Still, any time change is afoot, jobs are not secure. If the Mets identify a GM candidate who wants to bring in his own manager, Rojas could be at risk.
4. How aggressively will the Mets spend, and on what?
If he is approved, Cohen will become the richest owner in Major League Baseball. Ergo, Cohen will spend extravagantly on free agents.
… Maybe. That’s how many folks feel about Cohen’s prospective stewardship, but until he actually takes control, discusses his intentions publicly, or begins making moves, it will be impossible to tell.
Certainly, the Mets could stand to spend a few bucks. They are without a starting catcher after declining the options for both Wilson Ramos and Robinson Chirinos. J.T. Realmuto is the top backstop available on the market, but he will come at a high price and amidst much competition for his services. The Mets also realistically need multiple starting pitchers, with Trevor Bauer, Masahiro Tanaka, James Paxton, Marcus Stroman and others headlining that class.
5. Might the Mets consider trades as well?

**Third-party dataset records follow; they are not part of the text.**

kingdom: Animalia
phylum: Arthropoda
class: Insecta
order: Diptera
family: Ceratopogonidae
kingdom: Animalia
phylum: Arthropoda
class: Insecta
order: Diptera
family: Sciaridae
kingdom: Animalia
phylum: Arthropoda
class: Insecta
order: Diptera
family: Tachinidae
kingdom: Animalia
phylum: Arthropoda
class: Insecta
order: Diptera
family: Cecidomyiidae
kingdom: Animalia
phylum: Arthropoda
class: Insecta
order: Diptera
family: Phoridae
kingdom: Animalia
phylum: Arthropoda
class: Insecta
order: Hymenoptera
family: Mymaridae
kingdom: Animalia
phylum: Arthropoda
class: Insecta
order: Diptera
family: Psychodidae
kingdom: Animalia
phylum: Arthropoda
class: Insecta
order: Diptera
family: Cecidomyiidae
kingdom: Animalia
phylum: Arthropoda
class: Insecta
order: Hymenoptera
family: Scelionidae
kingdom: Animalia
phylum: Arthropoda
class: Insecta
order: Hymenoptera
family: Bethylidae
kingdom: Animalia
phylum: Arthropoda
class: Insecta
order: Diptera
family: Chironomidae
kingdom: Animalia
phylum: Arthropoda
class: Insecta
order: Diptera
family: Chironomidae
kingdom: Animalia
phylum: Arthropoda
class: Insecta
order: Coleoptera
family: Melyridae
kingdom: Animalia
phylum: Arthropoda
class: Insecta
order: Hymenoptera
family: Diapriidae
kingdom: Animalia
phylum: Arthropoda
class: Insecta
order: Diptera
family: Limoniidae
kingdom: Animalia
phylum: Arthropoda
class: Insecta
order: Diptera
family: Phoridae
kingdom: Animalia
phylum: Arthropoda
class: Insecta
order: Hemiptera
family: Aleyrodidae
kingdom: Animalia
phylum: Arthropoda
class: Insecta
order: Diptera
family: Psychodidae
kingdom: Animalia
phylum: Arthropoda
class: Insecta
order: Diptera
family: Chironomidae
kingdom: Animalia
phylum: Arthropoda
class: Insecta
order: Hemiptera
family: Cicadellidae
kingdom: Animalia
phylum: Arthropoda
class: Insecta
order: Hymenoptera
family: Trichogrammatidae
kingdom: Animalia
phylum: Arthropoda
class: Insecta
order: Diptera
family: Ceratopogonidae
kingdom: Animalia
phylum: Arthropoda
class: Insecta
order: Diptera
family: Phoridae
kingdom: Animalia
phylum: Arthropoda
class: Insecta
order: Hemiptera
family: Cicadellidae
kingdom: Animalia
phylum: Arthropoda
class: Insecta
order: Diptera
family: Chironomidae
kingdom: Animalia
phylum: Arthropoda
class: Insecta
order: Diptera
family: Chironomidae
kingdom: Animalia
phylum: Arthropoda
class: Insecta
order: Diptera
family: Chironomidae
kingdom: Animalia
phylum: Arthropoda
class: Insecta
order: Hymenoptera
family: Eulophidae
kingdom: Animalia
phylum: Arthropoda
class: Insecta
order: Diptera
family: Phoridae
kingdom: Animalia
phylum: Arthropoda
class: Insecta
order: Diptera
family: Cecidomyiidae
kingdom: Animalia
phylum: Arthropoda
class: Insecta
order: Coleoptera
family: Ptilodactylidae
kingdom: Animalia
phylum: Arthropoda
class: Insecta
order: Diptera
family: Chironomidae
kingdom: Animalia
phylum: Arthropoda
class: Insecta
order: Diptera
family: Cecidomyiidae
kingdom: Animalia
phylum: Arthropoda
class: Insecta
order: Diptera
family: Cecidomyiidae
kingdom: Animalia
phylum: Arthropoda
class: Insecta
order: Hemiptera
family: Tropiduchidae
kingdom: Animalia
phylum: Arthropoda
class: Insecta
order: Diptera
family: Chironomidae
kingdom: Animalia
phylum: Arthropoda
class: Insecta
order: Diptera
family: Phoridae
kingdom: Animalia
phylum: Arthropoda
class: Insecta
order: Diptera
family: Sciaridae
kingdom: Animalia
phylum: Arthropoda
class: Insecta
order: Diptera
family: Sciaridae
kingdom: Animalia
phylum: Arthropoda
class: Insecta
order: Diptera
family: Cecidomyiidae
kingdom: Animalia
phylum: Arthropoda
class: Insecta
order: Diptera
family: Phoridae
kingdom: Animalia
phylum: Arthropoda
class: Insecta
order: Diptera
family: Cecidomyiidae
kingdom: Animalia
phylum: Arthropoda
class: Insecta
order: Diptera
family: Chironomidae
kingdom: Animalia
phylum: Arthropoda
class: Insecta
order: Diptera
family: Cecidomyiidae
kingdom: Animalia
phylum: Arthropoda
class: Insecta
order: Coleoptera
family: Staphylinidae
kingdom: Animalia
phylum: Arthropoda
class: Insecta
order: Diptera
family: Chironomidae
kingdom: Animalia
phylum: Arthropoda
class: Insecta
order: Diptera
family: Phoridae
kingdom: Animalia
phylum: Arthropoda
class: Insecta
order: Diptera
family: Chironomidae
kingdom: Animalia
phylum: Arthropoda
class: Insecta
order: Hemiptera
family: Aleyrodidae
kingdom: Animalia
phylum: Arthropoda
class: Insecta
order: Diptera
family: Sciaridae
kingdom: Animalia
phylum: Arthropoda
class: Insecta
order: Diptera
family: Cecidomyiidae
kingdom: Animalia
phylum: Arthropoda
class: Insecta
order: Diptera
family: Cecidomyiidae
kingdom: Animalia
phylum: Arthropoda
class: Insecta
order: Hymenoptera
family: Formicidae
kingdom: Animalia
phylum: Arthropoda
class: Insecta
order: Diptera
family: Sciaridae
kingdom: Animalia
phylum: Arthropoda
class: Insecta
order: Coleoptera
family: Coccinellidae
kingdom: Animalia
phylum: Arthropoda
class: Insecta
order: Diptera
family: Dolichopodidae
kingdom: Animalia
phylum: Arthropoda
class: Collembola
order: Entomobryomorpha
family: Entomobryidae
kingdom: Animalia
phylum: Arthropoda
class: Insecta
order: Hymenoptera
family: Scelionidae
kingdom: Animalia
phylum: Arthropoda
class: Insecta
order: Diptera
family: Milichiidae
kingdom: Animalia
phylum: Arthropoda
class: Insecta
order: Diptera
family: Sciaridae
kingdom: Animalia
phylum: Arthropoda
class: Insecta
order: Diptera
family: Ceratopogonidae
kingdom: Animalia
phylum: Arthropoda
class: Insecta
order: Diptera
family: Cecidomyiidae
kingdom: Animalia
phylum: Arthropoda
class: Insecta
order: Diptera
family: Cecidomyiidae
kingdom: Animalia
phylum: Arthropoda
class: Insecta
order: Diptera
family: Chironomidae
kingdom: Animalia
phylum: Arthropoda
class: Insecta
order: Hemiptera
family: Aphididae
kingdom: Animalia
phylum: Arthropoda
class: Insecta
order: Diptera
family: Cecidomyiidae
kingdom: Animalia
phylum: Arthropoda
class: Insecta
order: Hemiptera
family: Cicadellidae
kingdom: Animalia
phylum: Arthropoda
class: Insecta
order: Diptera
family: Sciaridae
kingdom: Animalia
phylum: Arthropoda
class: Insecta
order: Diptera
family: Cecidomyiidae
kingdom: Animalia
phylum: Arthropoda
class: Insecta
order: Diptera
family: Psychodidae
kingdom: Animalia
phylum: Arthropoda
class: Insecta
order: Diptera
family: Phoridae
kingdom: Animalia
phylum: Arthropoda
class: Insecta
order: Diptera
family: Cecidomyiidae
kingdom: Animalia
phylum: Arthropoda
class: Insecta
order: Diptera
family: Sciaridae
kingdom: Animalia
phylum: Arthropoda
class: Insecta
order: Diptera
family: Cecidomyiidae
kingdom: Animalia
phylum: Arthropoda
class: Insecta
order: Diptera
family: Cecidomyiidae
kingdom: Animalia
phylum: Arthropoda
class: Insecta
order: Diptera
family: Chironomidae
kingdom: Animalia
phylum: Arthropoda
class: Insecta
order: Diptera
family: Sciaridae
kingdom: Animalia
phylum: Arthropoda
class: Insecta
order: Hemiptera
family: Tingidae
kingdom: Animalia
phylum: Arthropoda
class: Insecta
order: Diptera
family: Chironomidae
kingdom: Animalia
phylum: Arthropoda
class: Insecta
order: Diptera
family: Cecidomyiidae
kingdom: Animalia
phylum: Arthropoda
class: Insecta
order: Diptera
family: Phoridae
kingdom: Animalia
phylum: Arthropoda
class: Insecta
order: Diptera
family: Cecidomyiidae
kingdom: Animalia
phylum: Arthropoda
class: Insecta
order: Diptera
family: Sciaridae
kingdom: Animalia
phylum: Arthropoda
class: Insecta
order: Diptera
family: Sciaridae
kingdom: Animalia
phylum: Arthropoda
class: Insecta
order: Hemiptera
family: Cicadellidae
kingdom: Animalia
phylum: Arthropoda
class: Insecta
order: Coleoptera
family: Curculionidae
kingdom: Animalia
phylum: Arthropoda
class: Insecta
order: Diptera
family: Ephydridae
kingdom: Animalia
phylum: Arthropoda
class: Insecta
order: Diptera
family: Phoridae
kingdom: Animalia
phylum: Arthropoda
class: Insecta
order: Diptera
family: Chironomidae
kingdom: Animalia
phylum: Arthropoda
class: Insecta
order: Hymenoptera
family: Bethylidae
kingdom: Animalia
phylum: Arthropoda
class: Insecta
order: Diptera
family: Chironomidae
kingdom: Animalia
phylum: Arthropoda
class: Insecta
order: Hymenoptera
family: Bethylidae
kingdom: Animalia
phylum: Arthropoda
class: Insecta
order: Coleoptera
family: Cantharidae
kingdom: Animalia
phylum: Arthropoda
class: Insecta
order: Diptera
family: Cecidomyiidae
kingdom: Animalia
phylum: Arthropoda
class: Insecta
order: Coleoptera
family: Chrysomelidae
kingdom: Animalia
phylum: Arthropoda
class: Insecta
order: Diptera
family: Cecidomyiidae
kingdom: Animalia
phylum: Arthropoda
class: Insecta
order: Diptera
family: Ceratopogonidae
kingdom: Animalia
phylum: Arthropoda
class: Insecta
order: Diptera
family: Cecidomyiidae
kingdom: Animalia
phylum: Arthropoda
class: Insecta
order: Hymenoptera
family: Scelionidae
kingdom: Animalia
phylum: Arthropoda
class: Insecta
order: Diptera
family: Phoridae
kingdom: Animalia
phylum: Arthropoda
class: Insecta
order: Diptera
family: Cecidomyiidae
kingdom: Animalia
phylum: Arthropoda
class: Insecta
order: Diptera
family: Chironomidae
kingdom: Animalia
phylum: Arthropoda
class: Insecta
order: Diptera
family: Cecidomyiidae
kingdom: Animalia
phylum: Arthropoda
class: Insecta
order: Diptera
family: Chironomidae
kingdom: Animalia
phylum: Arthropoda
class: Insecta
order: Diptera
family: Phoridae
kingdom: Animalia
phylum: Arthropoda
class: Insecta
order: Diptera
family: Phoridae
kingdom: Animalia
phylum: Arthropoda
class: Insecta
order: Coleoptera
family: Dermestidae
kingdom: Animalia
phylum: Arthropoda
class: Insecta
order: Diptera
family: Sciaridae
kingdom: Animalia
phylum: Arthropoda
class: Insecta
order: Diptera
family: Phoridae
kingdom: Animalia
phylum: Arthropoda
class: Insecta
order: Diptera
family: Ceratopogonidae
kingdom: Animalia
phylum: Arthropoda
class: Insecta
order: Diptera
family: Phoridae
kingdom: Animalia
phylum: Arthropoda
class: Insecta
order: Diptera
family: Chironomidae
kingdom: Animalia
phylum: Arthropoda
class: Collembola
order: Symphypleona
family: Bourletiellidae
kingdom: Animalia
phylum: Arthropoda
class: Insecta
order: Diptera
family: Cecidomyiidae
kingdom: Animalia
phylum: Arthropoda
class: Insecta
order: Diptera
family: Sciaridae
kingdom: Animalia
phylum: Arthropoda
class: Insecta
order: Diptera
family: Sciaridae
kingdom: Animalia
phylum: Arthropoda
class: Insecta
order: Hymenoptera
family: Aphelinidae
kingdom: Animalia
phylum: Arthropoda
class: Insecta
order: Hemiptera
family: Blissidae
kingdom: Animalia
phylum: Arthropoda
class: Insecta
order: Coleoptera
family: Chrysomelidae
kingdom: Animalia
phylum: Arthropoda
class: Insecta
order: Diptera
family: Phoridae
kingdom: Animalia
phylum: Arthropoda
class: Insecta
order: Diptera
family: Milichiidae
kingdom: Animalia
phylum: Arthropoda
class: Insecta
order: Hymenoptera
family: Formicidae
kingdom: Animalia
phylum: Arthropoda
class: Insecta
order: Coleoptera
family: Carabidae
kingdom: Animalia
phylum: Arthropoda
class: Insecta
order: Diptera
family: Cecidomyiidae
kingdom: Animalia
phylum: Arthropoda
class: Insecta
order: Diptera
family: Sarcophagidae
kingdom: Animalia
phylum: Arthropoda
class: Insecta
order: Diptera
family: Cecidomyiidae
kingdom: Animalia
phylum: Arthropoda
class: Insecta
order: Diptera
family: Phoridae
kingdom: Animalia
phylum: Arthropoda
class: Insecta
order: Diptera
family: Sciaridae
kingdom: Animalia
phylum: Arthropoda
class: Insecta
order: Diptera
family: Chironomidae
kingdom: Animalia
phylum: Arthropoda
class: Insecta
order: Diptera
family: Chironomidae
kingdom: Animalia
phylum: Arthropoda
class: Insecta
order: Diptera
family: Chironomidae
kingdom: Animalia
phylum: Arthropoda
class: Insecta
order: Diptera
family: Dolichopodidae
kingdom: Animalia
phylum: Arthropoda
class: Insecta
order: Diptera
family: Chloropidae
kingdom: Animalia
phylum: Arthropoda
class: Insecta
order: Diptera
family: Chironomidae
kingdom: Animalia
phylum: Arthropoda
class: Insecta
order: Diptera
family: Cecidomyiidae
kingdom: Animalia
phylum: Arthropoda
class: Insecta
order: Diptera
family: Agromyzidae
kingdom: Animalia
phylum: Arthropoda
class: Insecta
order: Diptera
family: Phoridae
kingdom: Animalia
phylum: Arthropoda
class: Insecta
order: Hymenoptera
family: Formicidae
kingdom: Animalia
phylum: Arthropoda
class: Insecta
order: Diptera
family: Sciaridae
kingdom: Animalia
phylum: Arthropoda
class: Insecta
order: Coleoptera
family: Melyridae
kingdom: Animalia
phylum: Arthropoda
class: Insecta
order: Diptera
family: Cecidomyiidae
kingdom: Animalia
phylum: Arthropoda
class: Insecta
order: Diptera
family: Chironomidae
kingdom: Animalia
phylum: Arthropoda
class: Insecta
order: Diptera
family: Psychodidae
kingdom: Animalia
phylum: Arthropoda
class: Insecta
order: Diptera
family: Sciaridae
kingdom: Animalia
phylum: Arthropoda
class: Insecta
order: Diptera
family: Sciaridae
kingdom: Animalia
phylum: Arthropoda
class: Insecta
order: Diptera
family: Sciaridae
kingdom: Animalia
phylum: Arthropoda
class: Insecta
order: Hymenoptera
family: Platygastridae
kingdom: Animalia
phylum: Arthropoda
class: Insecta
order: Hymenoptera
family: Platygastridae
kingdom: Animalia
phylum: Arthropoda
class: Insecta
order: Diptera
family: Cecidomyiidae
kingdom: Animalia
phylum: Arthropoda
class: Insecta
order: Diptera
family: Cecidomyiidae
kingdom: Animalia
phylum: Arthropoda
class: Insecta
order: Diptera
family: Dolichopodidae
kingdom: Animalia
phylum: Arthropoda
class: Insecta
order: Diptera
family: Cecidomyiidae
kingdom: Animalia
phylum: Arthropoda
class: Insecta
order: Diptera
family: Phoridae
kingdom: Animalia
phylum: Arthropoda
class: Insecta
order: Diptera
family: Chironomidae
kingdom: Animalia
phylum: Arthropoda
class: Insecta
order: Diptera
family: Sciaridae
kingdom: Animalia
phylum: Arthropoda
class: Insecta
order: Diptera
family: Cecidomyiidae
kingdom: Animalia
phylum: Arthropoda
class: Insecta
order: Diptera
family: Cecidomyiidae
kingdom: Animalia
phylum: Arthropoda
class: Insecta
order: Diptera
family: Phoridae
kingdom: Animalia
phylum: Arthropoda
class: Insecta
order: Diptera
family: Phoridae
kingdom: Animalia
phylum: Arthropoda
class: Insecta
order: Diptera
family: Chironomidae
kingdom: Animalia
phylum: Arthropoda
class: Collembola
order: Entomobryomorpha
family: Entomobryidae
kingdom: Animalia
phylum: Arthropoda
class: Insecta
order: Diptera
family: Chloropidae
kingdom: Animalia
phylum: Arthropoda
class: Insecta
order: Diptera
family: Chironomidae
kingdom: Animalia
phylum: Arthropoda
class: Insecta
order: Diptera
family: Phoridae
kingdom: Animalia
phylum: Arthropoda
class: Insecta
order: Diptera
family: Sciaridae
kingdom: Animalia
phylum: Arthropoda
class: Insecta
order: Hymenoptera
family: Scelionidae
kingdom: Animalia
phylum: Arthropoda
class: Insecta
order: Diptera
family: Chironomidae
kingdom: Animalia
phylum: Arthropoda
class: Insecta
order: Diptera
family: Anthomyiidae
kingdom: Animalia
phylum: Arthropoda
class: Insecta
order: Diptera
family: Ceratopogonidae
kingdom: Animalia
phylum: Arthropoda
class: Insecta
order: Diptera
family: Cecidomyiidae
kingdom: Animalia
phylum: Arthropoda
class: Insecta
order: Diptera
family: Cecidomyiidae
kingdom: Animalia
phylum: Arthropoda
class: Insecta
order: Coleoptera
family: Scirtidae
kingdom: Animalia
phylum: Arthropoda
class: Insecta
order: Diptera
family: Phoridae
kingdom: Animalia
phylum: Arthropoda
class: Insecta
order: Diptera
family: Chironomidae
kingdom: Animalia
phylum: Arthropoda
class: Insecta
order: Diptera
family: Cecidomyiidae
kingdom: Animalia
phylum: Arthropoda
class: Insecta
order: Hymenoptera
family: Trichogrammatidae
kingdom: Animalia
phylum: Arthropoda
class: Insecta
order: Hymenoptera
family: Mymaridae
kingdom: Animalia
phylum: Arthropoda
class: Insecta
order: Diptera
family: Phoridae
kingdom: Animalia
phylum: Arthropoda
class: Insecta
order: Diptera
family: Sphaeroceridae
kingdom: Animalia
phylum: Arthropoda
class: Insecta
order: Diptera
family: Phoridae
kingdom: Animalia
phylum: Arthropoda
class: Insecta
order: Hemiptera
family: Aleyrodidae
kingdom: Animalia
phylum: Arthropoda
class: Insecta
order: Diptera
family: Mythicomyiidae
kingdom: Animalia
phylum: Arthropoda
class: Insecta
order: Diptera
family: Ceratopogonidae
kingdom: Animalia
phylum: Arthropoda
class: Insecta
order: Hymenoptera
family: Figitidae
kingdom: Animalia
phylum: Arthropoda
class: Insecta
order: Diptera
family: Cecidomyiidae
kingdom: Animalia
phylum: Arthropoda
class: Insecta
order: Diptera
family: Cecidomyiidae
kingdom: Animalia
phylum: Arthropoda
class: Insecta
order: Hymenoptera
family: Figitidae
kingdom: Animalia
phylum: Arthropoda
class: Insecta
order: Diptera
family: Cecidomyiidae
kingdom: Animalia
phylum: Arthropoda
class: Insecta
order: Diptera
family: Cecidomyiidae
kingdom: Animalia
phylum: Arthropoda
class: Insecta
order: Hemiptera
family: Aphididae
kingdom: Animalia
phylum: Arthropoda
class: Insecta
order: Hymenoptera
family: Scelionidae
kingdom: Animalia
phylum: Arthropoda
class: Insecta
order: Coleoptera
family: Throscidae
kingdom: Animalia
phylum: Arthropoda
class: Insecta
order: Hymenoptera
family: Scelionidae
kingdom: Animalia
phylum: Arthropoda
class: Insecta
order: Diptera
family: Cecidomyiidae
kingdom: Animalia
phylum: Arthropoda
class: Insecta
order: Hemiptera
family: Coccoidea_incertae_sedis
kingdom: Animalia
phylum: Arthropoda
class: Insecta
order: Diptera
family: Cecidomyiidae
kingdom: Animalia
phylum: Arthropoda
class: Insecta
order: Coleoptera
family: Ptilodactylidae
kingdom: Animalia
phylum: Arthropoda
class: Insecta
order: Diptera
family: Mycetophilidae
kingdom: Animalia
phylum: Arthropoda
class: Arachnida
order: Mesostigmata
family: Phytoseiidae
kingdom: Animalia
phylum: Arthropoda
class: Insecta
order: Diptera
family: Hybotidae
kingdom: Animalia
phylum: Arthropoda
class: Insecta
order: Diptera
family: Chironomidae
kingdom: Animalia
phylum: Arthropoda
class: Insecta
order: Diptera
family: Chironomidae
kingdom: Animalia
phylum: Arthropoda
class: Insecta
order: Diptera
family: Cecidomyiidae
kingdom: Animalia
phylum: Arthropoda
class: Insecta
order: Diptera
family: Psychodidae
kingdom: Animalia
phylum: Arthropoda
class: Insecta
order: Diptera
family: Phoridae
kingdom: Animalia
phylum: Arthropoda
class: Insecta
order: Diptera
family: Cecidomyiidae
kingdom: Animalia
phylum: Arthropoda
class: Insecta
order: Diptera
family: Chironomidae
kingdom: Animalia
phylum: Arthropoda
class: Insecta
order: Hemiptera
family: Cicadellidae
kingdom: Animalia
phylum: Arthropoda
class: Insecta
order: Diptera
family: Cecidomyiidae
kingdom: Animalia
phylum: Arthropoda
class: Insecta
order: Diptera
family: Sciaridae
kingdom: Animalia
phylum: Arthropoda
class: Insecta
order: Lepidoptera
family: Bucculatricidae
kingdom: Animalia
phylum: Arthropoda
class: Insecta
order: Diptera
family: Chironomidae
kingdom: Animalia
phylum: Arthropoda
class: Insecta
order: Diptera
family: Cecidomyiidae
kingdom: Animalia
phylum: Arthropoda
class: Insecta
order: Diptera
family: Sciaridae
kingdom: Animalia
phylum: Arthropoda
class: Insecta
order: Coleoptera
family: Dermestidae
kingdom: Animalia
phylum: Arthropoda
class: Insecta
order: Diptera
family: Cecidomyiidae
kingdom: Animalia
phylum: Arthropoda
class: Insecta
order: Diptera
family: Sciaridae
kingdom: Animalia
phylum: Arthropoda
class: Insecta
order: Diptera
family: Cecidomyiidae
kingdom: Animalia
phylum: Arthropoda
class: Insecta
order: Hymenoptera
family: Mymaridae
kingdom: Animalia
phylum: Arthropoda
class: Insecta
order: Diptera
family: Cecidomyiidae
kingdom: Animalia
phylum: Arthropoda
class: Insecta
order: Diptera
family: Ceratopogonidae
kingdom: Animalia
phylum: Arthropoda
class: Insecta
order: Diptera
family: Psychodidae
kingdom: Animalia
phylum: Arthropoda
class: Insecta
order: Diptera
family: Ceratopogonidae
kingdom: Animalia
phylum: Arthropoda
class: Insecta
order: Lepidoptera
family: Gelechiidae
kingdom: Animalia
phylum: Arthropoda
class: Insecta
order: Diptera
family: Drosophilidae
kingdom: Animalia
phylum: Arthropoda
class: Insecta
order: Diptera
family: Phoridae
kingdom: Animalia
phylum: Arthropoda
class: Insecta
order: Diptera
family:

Always, though they’ve dealt so much from their farm system under Van Wagenen that trading away more would leave them thin. If the Mets do swing a trade, they would probably look to do so from their surplus depth at the big league level. For example, the team could deal away J.D. Davis, a talented offensive player who lacks an obvious long-term defensive home, or Brandon Nimmo, another excellent hitter who has been inconsistent in center field. The Mets also have a pair of starting shortstops in Amed Rosario and Andrés Giménez and only enough room to play one of them. If an opportunity arises to acquire a starting pitcher or catcher for any of those players, the Mets would have to explore it.